Page-level text extractions:
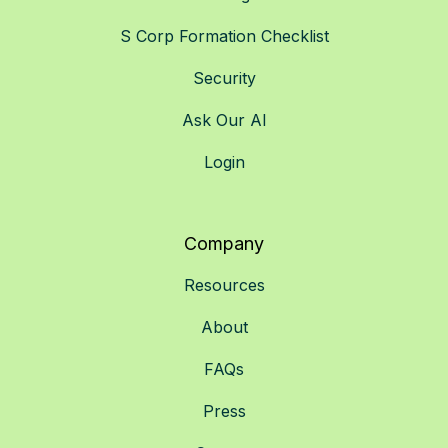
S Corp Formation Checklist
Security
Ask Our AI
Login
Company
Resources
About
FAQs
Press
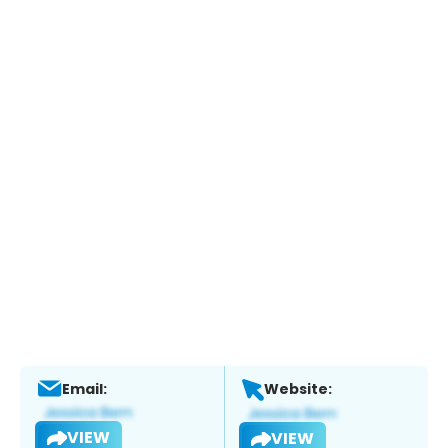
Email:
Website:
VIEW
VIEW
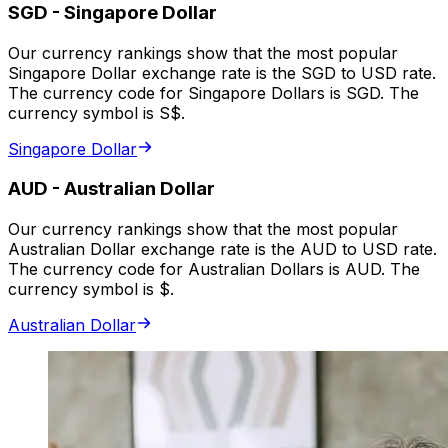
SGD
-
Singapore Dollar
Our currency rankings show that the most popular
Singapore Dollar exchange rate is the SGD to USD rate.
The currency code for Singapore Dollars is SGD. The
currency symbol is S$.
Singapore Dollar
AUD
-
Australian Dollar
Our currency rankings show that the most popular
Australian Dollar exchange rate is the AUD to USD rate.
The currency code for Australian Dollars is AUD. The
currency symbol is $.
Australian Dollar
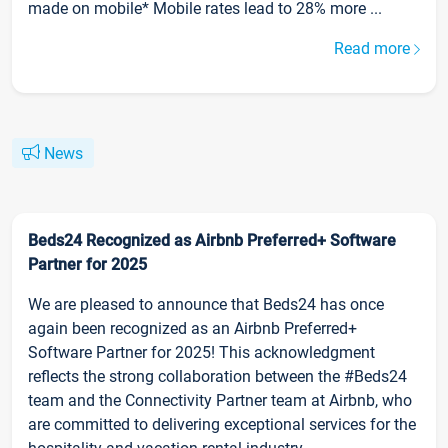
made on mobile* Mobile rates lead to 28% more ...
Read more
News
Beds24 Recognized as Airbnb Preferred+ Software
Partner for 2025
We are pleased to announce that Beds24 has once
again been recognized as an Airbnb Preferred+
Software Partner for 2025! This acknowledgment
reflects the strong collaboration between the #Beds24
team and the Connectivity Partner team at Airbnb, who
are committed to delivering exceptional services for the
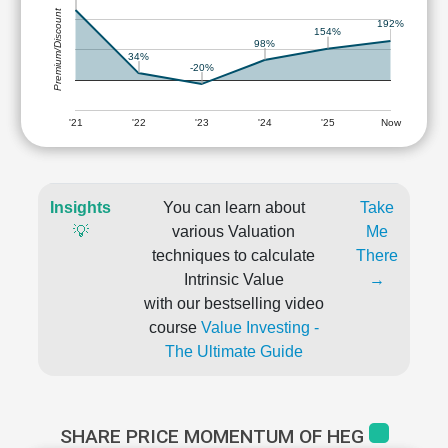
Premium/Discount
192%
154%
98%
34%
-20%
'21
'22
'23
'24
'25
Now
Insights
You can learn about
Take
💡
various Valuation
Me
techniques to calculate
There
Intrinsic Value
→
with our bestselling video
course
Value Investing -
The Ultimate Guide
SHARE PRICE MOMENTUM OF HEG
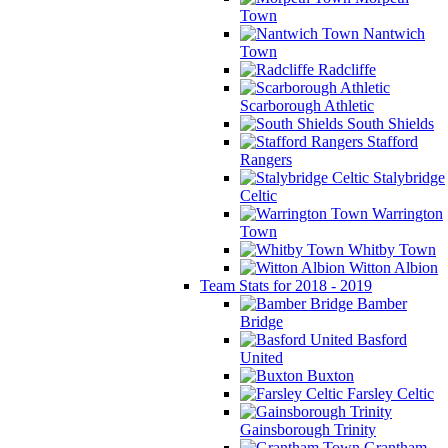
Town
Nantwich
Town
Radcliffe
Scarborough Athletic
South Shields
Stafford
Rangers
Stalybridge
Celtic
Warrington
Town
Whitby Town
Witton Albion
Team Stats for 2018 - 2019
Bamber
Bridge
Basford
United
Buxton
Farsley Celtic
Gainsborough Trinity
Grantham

Exercise directions
Report how many lines of the entries contain the string "Software", counting only matches in the same case. Give the number alone.

Output for this task
2